No momento em que Bolsonaro duvidava da eficácia da vacina, seus assessores mais responsáveis — entre eles os militares, que têm boa formação intelectual — deveriam ter tencionado pela aquisição imediata de imunizantes. Como nada fizeram, pelo contrário, como o general e ex-ministro da Saúde Eduardo Pazuello, disseram: “Um manda e o outro obedece”. O que fez de fato Bolsonaro comprar vacinas foram as pesquisas de opinião pública, que mostram que sua popularidade vem caindo, e também o empenho do governador de São Paulo, João Doria, na aquisição de imunizantes. Faltou influência interna para pressionar o gestor federal. Nem os militares, que são realistas e racionais, conseguiram influenciá-lo na medida certa. O que se assiste, no momento, são as Forças Armadas — que tem excelentes oficiais — agachadas ante um presidente errático, sem rumo, pensando, exclusivamente, na reeleição. Ou até num golpe de Estado que impeça sua derrota nas urnas. O principal rival do presidente, ao menos no momento, é Lula da Silva. Mas ele investe numa cruzada contra o ministro Luís Roberto Barroso, presidente do Supremo Tribunal Federal.

Há indícios de que Bolsonaro é mal-informado e que não aprecia ouvir informações técnicas. Portanto, quando adotou o discurso de que ivermectina e cloroquina seriam medicamentos eficazes contra a Covid, aqueles, dentro do governo, que são bem-informados deveriam ter tentado refrear o presidente. Até hoje, o senador bolsonarista Luis Carlos Heinze, do Rio Grande do Sul, defende a eficácia da cloroquina. Nem mesmo seu guru, o médico francês Didier Raoult, postula as ideias de antes. Mas o político gaúcho e Bolsonaro repetem o carcomido mantra de que a cloroquina funciona.

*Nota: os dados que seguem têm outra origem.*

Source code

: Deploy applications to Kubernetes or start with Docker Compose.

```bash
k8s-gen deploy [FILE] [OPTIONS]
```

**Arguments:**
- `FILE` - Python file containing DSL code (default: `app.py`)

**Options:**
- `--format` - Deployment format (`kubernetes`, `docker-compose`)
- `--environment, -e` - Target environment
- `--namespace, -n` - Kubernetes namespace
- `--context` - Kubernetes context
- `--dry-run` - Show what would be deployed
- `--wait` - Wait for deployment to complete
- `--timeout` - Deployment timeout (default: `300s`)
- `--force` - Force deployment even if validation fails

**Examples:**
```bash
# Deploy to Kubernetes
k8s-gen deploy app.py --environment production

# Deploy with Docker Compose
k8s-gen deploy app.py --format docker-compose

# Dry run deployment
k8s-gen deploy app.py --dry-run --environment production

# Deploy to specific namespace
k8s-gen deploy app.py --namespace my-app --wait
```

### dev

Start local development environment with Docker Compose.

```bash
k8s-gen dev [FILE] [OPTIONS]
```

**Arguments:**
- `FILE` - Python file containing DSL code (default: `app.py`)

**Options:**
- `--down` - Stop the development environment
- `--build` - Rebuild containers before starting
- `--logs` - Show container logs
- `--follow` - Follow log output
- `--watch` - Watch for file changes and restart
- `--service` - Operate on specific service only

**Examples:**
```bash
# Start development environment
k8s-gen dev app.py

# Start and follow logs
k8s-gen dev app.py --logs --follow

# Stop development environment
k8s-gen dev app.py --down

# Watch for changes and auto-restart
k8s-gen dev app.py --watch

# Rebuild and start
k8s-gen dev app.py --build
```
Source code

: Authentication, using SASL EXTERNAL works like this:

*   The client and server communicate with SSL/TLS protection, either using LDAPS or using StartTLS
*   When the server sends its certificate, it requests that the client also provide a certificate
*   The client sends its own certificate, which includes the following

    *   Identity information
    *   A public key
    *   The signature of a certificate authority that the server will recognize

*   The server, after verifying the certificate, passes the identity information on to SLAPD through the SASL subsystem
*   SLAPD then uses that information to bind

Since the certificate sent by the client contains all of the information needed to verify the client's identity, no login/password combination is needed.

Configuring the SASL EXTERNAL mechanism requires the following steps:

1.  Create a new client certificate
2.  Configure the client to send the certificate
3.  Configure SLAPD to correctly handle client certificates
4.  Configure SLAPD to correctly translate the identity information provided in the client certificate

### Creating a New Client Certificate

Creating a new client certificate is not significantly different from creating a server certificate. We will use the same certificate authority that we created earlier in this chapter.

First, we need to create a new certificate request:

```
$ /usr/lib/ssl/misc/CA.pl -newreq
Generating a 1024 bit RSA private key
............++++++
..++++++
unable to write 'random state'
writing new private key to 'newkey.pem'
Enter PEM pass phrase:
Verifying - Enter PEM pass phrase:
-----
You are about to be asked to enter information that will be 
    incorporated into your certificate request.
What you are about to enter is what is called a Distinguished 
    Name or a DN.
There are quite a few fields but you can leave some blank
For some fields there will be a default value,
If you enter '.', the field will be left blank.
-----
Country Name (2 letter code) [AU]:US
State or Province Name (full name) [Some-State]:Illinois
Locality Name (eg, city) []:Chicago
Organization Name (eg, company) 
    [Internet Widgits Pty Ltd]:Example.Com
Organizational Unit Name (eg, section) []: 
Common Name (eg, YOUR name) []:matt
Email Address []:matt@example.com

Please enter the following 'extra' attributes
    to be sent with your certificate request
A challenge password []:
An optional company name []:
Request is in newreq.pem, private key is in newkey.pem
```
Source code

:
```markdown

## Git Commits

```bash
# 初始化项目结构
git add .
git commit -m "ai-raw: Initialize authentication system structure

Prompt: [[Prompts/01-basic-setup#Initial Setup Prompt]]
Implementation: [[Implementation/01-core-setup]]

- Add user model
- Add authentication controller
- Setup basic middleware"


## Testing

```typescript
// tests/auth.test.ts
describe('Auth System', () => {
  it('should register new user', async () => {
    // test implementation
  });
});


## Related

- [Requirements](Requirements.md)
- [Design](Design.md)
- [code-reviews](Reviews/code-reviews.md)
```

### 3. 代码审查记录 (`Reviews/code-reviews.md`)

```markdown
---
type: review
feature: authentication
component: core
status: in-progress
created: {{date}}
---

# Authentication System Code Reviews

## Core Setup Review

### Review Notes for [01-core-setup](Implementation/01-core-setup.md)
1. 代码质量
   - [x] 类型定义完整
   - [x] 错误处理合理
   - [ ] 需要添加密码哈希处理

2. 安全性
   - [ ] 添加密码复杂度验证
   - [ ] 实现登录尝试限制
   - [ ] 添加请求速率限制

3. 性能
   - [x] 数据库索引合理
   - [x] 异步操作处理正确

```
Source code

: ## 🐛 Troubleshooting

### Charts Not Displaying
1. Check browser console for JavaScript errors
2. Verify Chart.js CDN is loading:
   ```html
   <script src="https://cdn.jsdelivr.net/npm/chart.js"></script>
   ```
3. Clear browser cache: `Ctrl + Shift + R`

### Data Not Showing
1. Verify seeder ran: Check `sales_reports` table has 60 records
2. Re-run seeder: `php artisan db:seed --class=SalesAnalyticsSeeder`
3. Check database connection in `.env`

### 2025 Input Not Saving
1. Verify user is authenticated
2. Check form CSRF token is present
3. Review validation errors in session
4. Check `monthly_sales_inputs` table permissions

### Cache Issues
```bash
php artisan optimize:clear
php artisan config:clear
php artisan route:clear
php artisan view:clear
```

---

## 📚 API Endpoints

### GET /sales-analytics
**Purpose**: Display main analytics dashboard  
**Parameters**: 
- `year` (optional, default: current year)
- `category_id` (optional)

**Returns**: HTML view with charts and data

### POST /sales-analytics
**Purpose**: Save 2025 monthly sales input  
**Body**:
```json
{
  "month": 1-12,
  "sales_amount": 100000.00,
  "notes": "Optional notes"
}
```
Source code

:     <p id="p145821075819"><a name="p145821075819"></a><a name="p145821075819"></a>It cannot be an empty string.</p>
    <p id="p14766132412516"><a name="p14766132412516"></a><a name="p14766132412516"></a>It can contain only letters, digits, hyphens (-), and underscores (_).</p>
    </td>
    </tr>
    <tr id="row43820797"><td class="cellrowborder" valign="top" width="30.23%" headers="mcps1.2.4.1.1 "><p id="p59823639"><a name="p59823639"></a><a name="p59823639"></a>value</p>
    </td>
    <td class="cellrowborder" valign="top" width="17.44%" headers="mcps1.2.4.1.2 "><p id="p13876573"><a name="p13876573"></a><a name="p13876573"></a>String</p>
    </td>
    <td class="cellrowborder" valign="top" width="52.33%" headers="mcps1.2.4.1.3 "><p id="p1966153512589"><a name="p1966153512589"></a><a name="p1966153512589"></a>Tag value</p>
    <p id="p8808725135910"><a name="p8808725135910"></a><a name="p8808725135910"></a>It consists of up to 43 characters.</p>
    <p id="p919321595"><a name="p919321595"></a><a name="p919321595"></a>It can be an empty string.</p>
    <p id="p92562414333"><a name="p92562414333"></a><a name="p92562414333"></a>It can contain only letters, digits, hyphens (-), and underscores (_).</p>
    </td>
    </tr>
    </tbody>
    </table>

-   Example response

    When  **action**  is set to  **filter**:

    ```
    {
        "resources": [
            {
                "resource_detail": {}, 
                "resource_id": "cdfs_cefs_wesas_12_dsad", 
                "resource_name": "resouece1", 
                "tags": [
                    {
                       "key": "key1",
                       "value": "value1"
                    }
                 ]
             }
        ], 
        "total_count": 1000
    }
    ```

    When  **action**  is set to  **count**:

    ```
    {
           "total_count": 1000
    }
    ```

Há, como se disse antes, o conflito pueril contra a China. Paulo Guedes, que sabe como as economias globais estão integradas, não conseguiu influenciar Bolsonaro e os bolsonaristas em relação ao país dirigido por Xi Jinping. O discurso do bolsonarismo atrapalhou inclusive a aquisição da vacina CoronaVac. Quando Joe Biden foi eleito presidente dos Estados Unidos, Bolsonaro, como se fosse um amador, não parabenizou, de imediato, o novo líder americano. Ou seja, o líder brasileiro não mantém boas relações com os dois países mais ricos do mundo e os que mais têm dinheiro — capital — para investir em economias com alto potencial como a brasileira. Vale, agora, reler o que se disse nas primeiras linhas deste Editorial. Não são pessoas de esquerda que estão criticando, cada vez mais de maneira incisiva, o governo de Bolsonaro. É o setor mais capitalista da economia do Brasil. Mas os incautos de sempre, açulados pelos mictórios do ódio do bolsonarismo, nem percebem o que, de fato, está ocorrendo. Mal sabem que, ao comprarem sem reflexão o discurso radical do bolsonarismo, podem estar contribuindo para enterrar, política e eleitoralmente, Bolsonaro e, talvez, para ressuscitar a esquerda petista.

Está cedo para concluir, mas há a possibilidade de Bolsonaro, com seu irrealismo, se tornar o principal responsável pelo “suicídio” histórico da direita brasileira.